ところが、ここ数年の健康診断で、血糖値が基準値の上限を少し超えたところで推移している。職場でそんな話になった時に、「ふくたろうさんは、ぜんぜん太ってないじゃないですかー」などと若い女子社員に言われたりして、その気になって生活態度を改めずにいたせいで、相変わらず血糖値はちょっとよろしくないのだ。

 

それに、昨年入院したこともあって、ようやく生活態度を改める事を考えるようになった。お酒を飲まなくなって、もう1年3ヶ月が過ぎたし、退院後は炭水化物を控えるようになった。それなのにだ、体重は減ることなく、ちょっと油断すると増えようとする。
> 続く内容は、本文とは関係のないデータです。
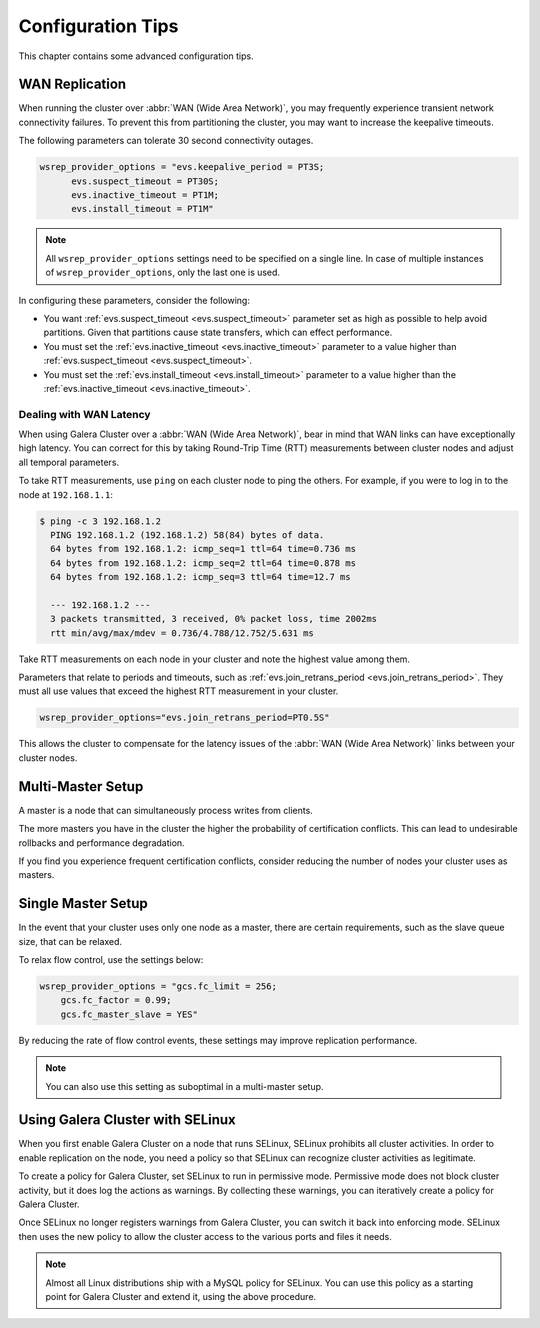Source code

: ========================
 Configuration Tips
========================
.. _`Configuration Tips`:

This chapter contains some advanced configuration tips.

-------------------
 WAN Replication
-------------------
.. _`wan-replication`:

.. index::
   pair: Configuration Tips; wsrep_provider_options
.. index::
   single: my.cnf

When running the cluster over :abbr:`WAN (Wide Area Network)`, you may frequently experience transient network connectivity failures.  To prevent this from partitioning the cluster, you may want to increase the keepalive timeouts.

The following parameters can tolerate 30 second connectivity outages.

.. code-block:: ini

  wsrep_provider_options = "evs.keepalive_period = PT3S; 
  	evs.suspect_timeout = PT30S; 
  	evs.inactive_timeout = PT1M; 
  	evs.install_timeout = PT1M"

.. note:: All ``wsrep_provider_options`` settings need to be specified on a single line. In case of multiple instances of ``wsrep_provider_options``, only the last one is used.

In configuring these parameters, consider the following:

- You want :ref:`evs.suspect_timeout <evs.suspect_timeout>` parameter set as high as possible to help avoid partitions.  Given that partitions cause state transfers, which can effect performance.

- You must set the :ref:`evs.inactive_timeout <evs.inactive_timeout>` parameter to a value higher than :ref:`evs.suspect_timeout <evs.suspect_timeout>`.

- You must set the :ref:`evs.install_timeout <evs.install_timeout>` parameter to a value higher than the :ref:`evs.inactive_timeout <evs.inactive_timeout>`.

^^^^^^^^^^^^^^^^^^^^^^^^^
Dealing with WAN Latency
^^^^^^^^^^^^^^^^^^^^^^^^^
.. _`latency`:

When using Galera Cluster over a :abbr:`WAN (Wide Area Network)`, bear in mind that WAN links can have exceptionally high latency.  You can correct for this by taking Round-Trip Time (RTT) measurements between cluster nodes and adjust all temporal parameters.

To take RTT measurements, use ``ping`` on each cluster node to ping the others.  For example, if you were to log in to the node at ``192.168.1.1``:

.. code-block:: console

   $ ping -c 3 192.168.1.2
     PING 192.168.1.2 (192.168.1.2) 58(84) bytes of data.
     64 bytes from 192.168.1.2: icmp_seq=1 ttl=64 time=0.736 ms
     64 bytes from 192.168.1.2: icmp_seq=2 ttl=64 time=0.878 ms
     64 bytes from 192.168.1.2: icmp_seq=3 ttl=64 time=12.7 ms

     --- 192.168.1.2 ---
     3 packets transmitted, 3 received, 0% packet loss, time 2002ms
     rtt min/avg/max/mdev = 0.736/4.788/12.752/5.631 ms

Take RTT measurements on each node in your cluster and note the highest value among them.  

Parameters that relate to periods and timeouts, such as :ref:`evs.join_retrans_period <evs.join_retrans_period>`.  They must all use values that exceed the highest RTT measurement in your cluster.

.. code-block:: ini

   wsrep_provider_options="evs.join_retrans_period=PT0.5S"

This allows the cluster to compensate for the latency issues of the :abbr:`WAN (Wide Area Network)` links between your cluster nodes.
  
---------------------
 Multi-Master Setup
---------------------
.. _`multi-master-setup`:

A master is a node that can simultaneously process writes from clients.  

The more masters you have in the cluster the higher the probability of certification conflicts.  This can lead to undesirable rollbacks and performance degradation.

If you find you experience frequent certification conflicts, consider reducing the number of nodes your cluster uses as masters.

----------------------
 Single Master Setup
----------------------
.. _`single-master-setup`:
.. index::
   pair: Configuration Tips; wsrep_provider_options

In the event that your cluster uses only one node as a master, there are certain requirements, such as the slave queue size, that can be relaxed.

To relax flow control, use the settings below:

.. code-block:: ini

    wsrep_provider_options = "gcs.fc_limit = 256; 
    	gcs.fc_factor = 0.99; 
    	gcs.fc_master_slave = YES"

By reducing the rate of flow control events, these settings may improve replication performance.

.. note:: You can also use this setting as suboptimal in a multi-master setup.



------------------------------------
 Using Galera Cluster with SELinux
------------------------------------
.. _`Using Galera Cluster with SElinux`:

.. index::
   pair: Configuration; SELinux

When you first enable Galera Cluster on a node that runs SELinux, SELinux prohibits all cluster activities.  In order to enable replication on the node, you need a policy so that SELinux can recognize cluster activities as legitimate.

To create a policy for Galera Cluster, set SELinux to run in permissive mode.  Permissive mode does not block cluster activity, but it does log the actions as warnings.  By collecting these warnings, you can iteratively create a policy for Galera Cluster.

Once SELinux no longer registers warnings from Galera Cluster, you can switch it back into enforcing mode.  SELinux then uses the new policy to allow the cluster access to the various ports and files it needs.

.. note:: Almost all Linux distributions ship with a MySQL policy for SELinux.  You can use this policy as a starting point for Galera Cluster and extend it, using the above procedure.



   
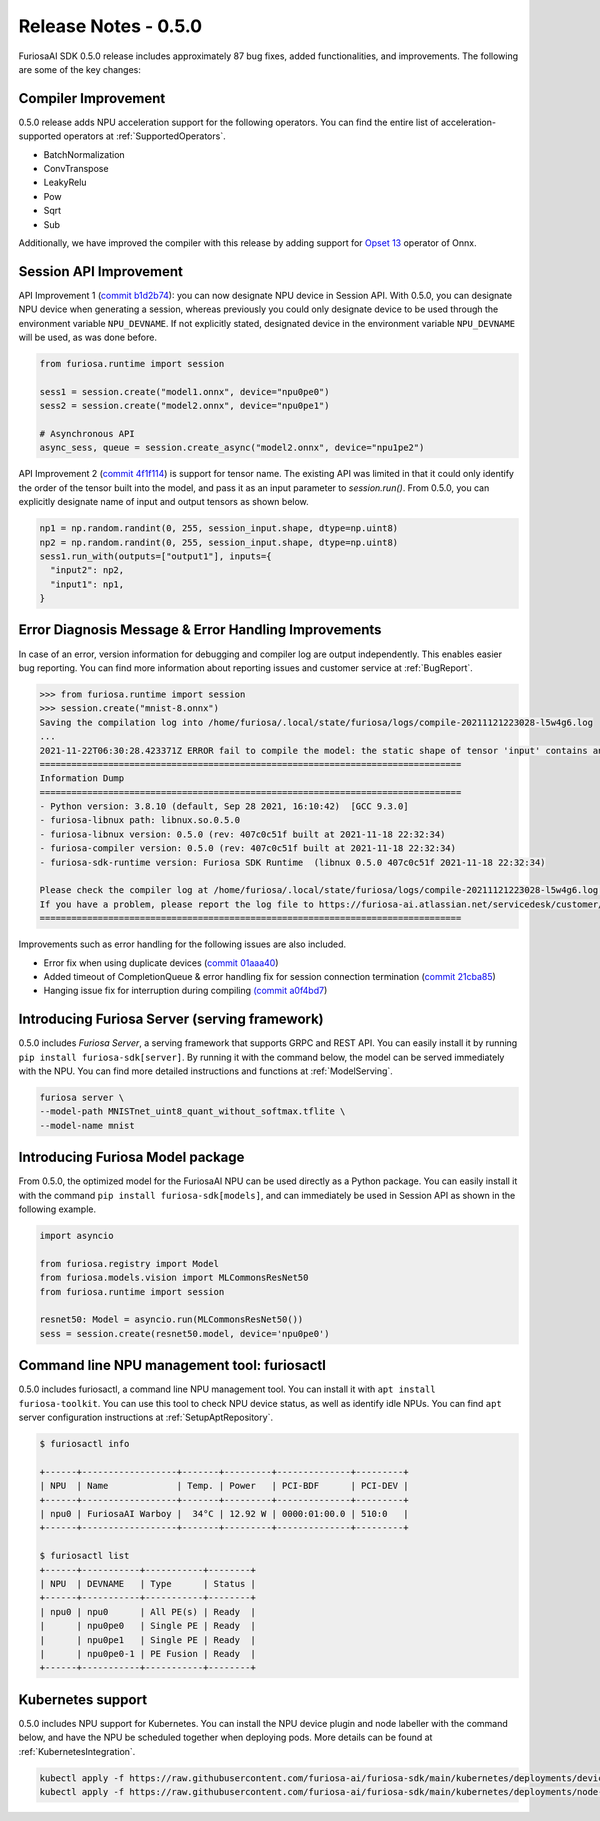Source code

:*********************************************************
Release Notes - 0.5.0
*********************************************************

FuriosaAI SDK 0.5.0 release includes approximately 87 bug fixes, added functionalities, and improvements.
The following are some of the key changes:


.. _CompilerImprovement:

Compiler Improvement
--------------------------------------------------------
0.5.0 release adds NPU acceleration support for the following operators.
You can find the entire list of acceleration-supported operators at :ref:`SupportedOperators`.

* BatchNormalization
* ConvTranspose
* LeakyRelu
* Pow
* Sqrt
* Sub

Additionally, we have improved the compiler with this release by adding support for
`Opset 13 <https://github.com/onnx/onnx/releases/tag/v1.8.0>`_ operator of Onnx.

Session API Improvement
------------------------------------
API Improvement 1 (`commit b1d2b74 <https://github.com/furiosa-ai/furiosa-sdk/commit/b1d2b742f9f1ed43dbe7aa5f2ed822ae38d636e4>`_): you can now designate NPU device
in Session API.
With 0.5.0, you can designate NPU device when generating a session, whereas previously you could only designate
device to be used through the environment variable ``NPU_DEVNAME``.
If not explicitly stated, designated device in the environment variable ``NPU_DEVNAME`` will be used, as was done before.

.. code-block:: python

  from furiosa.runtime import session

  sess1 = session.create("model1.onnx", device="npu0pe0")
  sess2 = session.create("model2.onnx", device="npu0pe1")

  # Asynchronous API
  async_sess, queue = session.create_async("model2.onnx", device="npu1pe2")


API Improvement 2 (`commit 4f1f114 <https://github.com/furiosa-ai/furiosa-sdk/commit/4f1f1149d137a58ada31df57de6e1234881ccf5b>`_) is support for tensor name.
The existing API was limited in that it could only identify the order of the tensor built into the model, and pass it as an input parameter to `session.run()`.
From 0.5.0, you can explicitly designate name of input and output tensors as shown below.

.. code-block:: python

  np1 = np.random.randint(0, 255, session_input.shape, dtype=np.uint8)
  np2 = np.random.randint(0, 255, session_input.shape, dtype=np.uint8)
  sess1.run_with(outputs=["output1"], inputs={
    "input2": np2,
    "input1": np1,
  }


Error Diagnosis Message & Error Handling Improvements
------------------------------------------------------------------

In case of an error, version information for debugging and compiler log are output independently. This enables easier bug reporting.
You can find more information about reporting issues and customer service at :ref:`BugReport`.

.. code-block:: python

  >>> from furiosa.runtime import session
  >>> session.create("mnist-8.onnx")
  Saving the compilation log into /home/furiosa/.local/state/furiosa/logs/compile-20211121223028-l5w4g6.log
  ...
  2021-11-22T06:30:28.423371Z ERROR fail to compile the model: the static shape of tensor 'input' contains an unsupported dimension value: Some(DimParam("batch_size"))
  ================================================================================
  Information Dump
  ================================================================================
  - Python version: 3.8.10 (default, Sep 28 2021, 16:10:42)  [GCC 9.3.0]
  - furiosa-libnux path: libnux.so.0.5.0
  - furiosa-libnux version: 0.5.0 (rev: 407c0c51f built at 2021-11-18 22:32:34)
  - furiosa-compiler version: 0.5.0 (rev: 407c0c51f built at 2021-11-18 22:32:34)
  - furiosa-sdk-runtime version: Furiosa SDK Runtime  (libnux 0.5.0 407c0c51f 2021-11-18 22:32:34)

  Please check the compiler log at /home/furiosa/.local/state/furiosa/logs/compile-20211121223028-l5w4g6.log.
  If you have a problem, please report the log file to https://furiosa-ai.atlassian.net/servicedesk/customer/portals with the information dumped above.
  ================================================================================


Improvements such as error handling for the following issues are also included.

* Error fix when using duplicate devices (`commit 01aaa40 <https://github.com/furiosa-ai/furiosa-sdk/commit/01aaa40fd31573dc578fa1c805e1ed36decc9088>`_)
* Added timeout of CompletionQueue & error handling fix for session connection termination (`commit 21cba85 <https://github.com/furiosa-ai/furiosa-sdk/commit/21cba85737840546357f2dd709d33d9bc2b00390>`_)
* Hanging issue fix for interruption during compiling `(commit a0f4bd7 <https://github.com/furiosa-ai/furiosa-sdk/commit/a0f4bd7ab8d199e3e46f9820fe4dc75bfa845e61>`_)


Introducing Furiosa Server (serving framework)
-----------------------------------------------------------------
0.5.0 includes `Furiosa Server`, a serving framework that supports GRPC and REST API.
You can easily install it by running ``pip install furiosa-sdk[server]``. By running it with the
command below, the model can be served immediately with the NPU.
You can find more detailed instructions and functions at :ref:`ModelServing`.

.. code-block:: sh

  furiosa server \
  --model-path MNISTnet_uint8_quant_without_softmax.tflite \
  --model-name mnist


Introducing Furiosa Model package
----------------------------------------------------
From 0.5.0, the optimized model for the FuriosaAI NPU can be used directly as a Python package.
You can easily install it with the command ``pip install furiosa-sdk[models]``,
and can immediately be used in Session API as shown in the following example.

.. code-block:: python

  import asyncio

  from furiosa.registry import Model
  from furiosa.models.vision import MLCommonsResNet50
  from furiosa.runtime import session

  resnet50: Model = asyncio.run(MLCommonsResNet50())
  sess = session.create(resnet50.model, device='npu0pe0')


Command line NPU management tool: furiosactl
-----------------------------------------------------------------
0.5.0 includes furiosactl, a command line NPU management tool.
You can install it with ``apt install furiosa-toolkit``. You can use this tool to check
NPU device status, as well as identify idle NPUs.
You can find ``apt`` server configuration instructions at :ref:`SetupAptRepository`.

.. code-block:: sh

  $ furiosactl info

  +------+------------------+-------+---------+--------------+---------+
  | NPU  | Name             | Temp. | Power   | PCI-BDF      | PCI-DEV |
  +------+------------------+-------+---------+--------------+---------+
  | npu0 | FuriosaAI Warboy |  34°C | 12.92 W | 0000:01:00.0 | 510:0   |
  +------+------------------+-------+---------+--------------+---------+

  $ furiosactl list
  +------+-----------+-----------+--------+
  | NPU  | DEVNAME   | Type      | Status |
  +------+-----------+-----------+--------+
  | npu0 | npu0      | All PE(s) | Ready  |
  |      | npu0pe0   | Single PE | Ready  |
  |      | npu0pe1   | Single PE | Ready  |
  |      | npu0pe0-1 | PE Fusion | Ready  |
  +------+-----------+-----------+--------+


Kubernetes support
--------------------------------------------------------
0.5.0 includes NPU support for Kubernetes.
You can install the NPU device plugin and node labeller with the command below,
and have the NPU be scheduled together when deploying pods.
More details can be found at :ref:`KubernetesIntegration`.

.. code-block:: sh

  kubectl apply -f https://raw.githubusercontent.com/furiosa-ai/furiosa-sdk/main/kubernetes/deployments/device-plugin.yaml
  kubectl apply -f https://raw.githubusercontent.com/furiosa-ai/furiosa-sdk/main/kubernetes/deployments/node-labeller.yaml
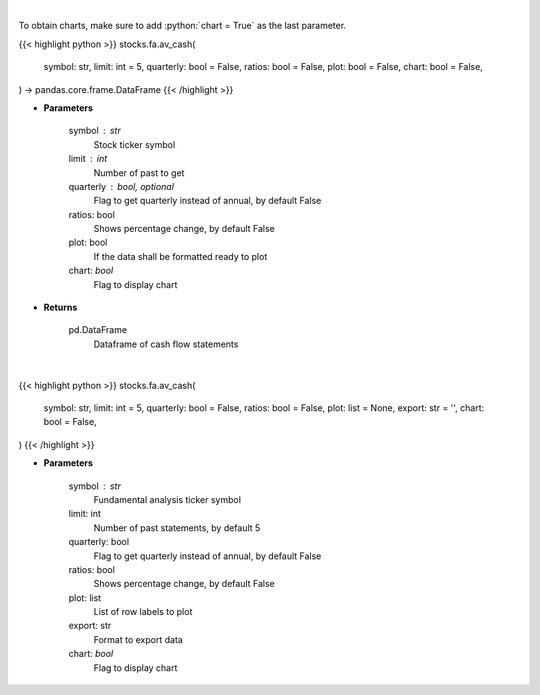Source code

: .. role:: python(code)
    :language: python
    :class: highlight

|

To obtain charts, make sure to add :python:`chart = True` as the last parameter.

.. raw:: html

    <h3>
    > Getting data
    </h3>

{{< highlight python >}}
stocks.fa.av_cash(
    symbol: str,
    limit: int = 5,
    quarterly: bool = False,
    ratios: bool = False,
    plot: bool = False,
    chart: bool = False,
) -> pandas.core.frame.DataFrame
{{< /highlight >}}

.. raw:: html

    <p>
    Get cash flows for company
    </p>

* **Parameters**

    symbol : str
        Stock ticker symbol
    limit : int
        Number of past to get
    quarterly : bool, optional
        Flag to get quarterly instead of annual, by default False
    ratios: bool
        Shows percentage change, by default False
    plot: bool
        If the data shall be formatted ready to plot
    chart: *bool*
       Flag to display chart


* **Returns**

    pd.DataFrame
        Dataframe of cash flow statements

|

.. raw:: html

    <h3>
    > Getting charts
    </h3>

{{< highlight python >}}
stocks.fa.av_cash(
    symbol: str,
    limit: int = 5,
    quarterly: bool = False,
    ratios: bool = False,
    plot: list = None,
    export: str = '',
    chart: bool = False,
)
{{< /highlight >}}

.. raw:: html

    <p>
    Alpha Vantage income statement
    </p>

* **Parameters**

    symbol : str
        Fundamental analysis ticker symbol
    limit: int
        Number of past statements, by default 5
    quarterly: bool
        Flag to get quarterly instead of annual, by default False
    ratios: bool
        Shows percentage change, by default False
    plot: list
        List of row labels to plot
    export: str
        Format to export data
    chart: *bool*
       Flag to display chart

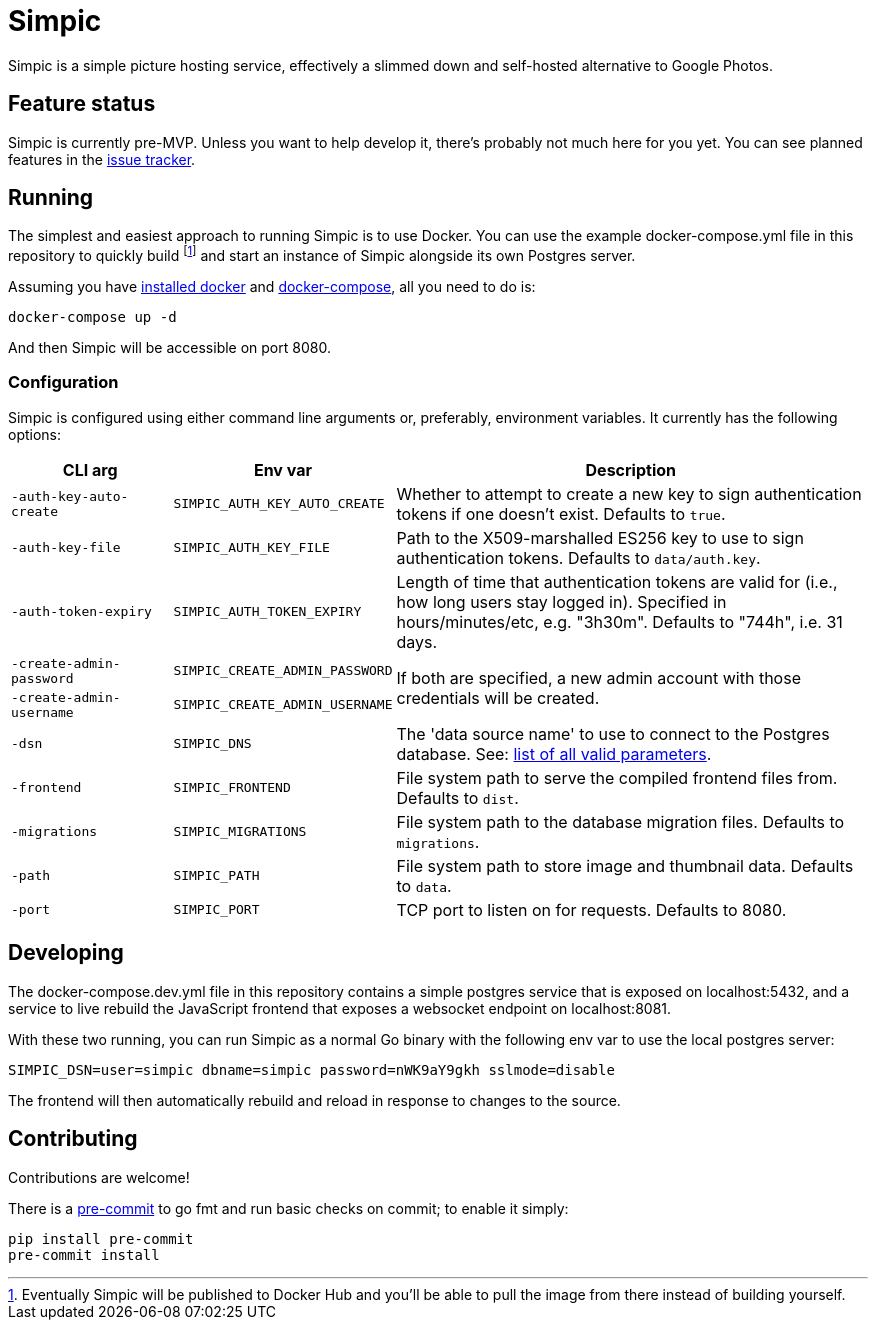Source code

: = Simpic

Simpic is a simple picture hosting service, effectively a slimmed down and self-hosted alternative to Google Photos.

== Feature status

Simpic is currently pre-MVP. Unless you want to help develop it, there's probably not much here for you yet.
You can see planned features in the https://github.com/csmith/simpic/issues[issue tracker].

== Running

The simplest and easiest approach to running Simpic is to use Docker. You can use the example
docker-compose.yml file in this repository to quickly build footnote:[Eventually Simpic will
be published to Docker Hub and you'll be able to pull the image from there instead of
building yourself.] and start an instance of Simpic alongside its own Postgres server.

Assuming you have https://docs.docker.com/install/[installed docker]
and https://docs.docker.com/compose/install/[docker-compose], all you need to do is:

----
docker-compose up -d
----

And then Simpic will be accessible on port 8080.

=== Configuration

Simpic is configured using either command line arguments or, preferably, environment variables.
It currently has the following options:

[%header,cols="m,m,3"]
|===
|CLI arg|Env var|Description

| -auth-key-auto-create
| SIMPIC_AUTH_KEY_AUTO_CREATE
| Whether to attempt to create a new key to sign authentication tokens if one doesn't exist. Defaults to `true`.

| -auth-key-file
| SIMPIC_AUTH_KEY_FILE
| Path to the X509-marshalled ES256 key to use to sign authentication tokens. Defaults to `data/auth.key`.

| -auth-token-expiry
| SIMPIC_AUTH_TOKEN_EXPIRY
| Length of time that authentication tokens are valid for (i.e., how long users stay logged in). Specified in
  hours/minutes/etc, e.g. "3h30m". Defaults to "744h", i.e. 31 days.

| -create-admin-password
| SIMPIC_CREATE_ADMIN_PASSWORD
.2+^.^| If both are specified, a new admin account with those credentials will be created.

| -create-admin-username
| SIMPIC_CREATE_ADMIN_USERNAME


| -dsn
| SIMPIC_DNS
| The 'data source name' to use to connect to the Postgres database. See:
  https://pkg.go.dev/github.com/lib/pq?tab=doc#hdr-Connection_String_Parameters[list of all valid parameters].

| -frontend
| SIMPIC_FRONTEND
| File system path to serve the compiled frontend files from. Defaults to `dist`.

| -migrations
| SIMPIC_MIGRATIONS
| File system path to the database migration files. Defaults to `migrations`.

| -path
| SIMPIC_PATH
| File system path to store image and thumbnail data. Defaults to `data`.

| -port
| SIMPIC_PORT
| TCP port to listen on for requests. Defaults to 8080.
|===

== Developing

The docker-compose.dev.yml file in this repository contains a simple postgres service
that is exposed on localhost:5432, and a service to live rebuild the JavaScript frontend
that exposes a websocket endpoint on localhost:8081.

With these two running, you can run Simpic as a normal Go binary with the following env
var to use the local postgres server:

----
SIMPIC_DSN=user=simpic dbname=simpic password=nWK9aY9gkh sslmode=disable
----

The frontend will then automatically rebuild and reload in response to changes to the
source.

== Contributing

Contributions are welcome!

There is a https://pre-commit.com/[pre-commit] to go fmt and run basic checks on
commit; to enable it simply:

    pip install pre-commit
    pre-commit install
「お酒をやめて体重が減りました」なんていう声をよく聞くけど、ぼくはぜんぜんなのですよ。

 

そこで、最近は一日一食に挑戦している。これで体重をある程度落としたら、また、三食に戻そうという目論見だ。更に、退院後中止していたランニングを復活した。無理がいかないように、体の声を聞きながら、ジョギングとウオーキングの中間くらいのペースでやっている。取り敢えずは。

 

それで夜になると、週に三日から四日くらいは走っているわけだが、そのランニングコースに、美味そうな佇まいのうどん屋さんがあるのだ。沖縄は、皆さんご存知のとおり沖縄そばが麺業界を席巻していて、次いでラーメンも実はその勢力を増してきている。そして、うどん屋は沖縄では圧倒的に劣勢で、見かけることが少ないのだ。

 

ぼくのランニングコースにあるうどん屋は、四国出身の方がやっているらしく評判はすごぶる高い。こちらに来て知り合った、香川県出身のYさんも太鼓判を押すお店だ。

 

夜道に提灯の明かりが灯り、そこには「うどん」はもちろん、「おでん」などという魅惑のワードも書いてあるのだ。コロナ禍で引き戸を開けて営業しているせいで、中で客たちが幸せそうに過ごしているのが覗える。中年の夫婦らしき男女が、カウンターに並んで食事をしている。緩やかに力の抜けた背中で、のんびりと並んで座っている風情が良いなあと思う。ほろ酔いセットなんかもあって、天ぷらなんかをアテにお酒を飲んでいるのだろうか、と想像する。会社帰りの先輩後輩といったような男性や、若いカップルが薄暗い夜道で、明るい店内に浮かんでいる。みんな幸せそうだ。

 

そんな光景を横目で見ながら、「あー、玉子焼とかき揚げで、お酒をのみたいなあ」などと思う。一年以上飲んでいなくても、お酒の誘惑は消えない。

 

目下の自分の目標を達成したら、少しくらいは良いんじゃないかと思いながら、今日もお店の前を通り過ぎるのだった。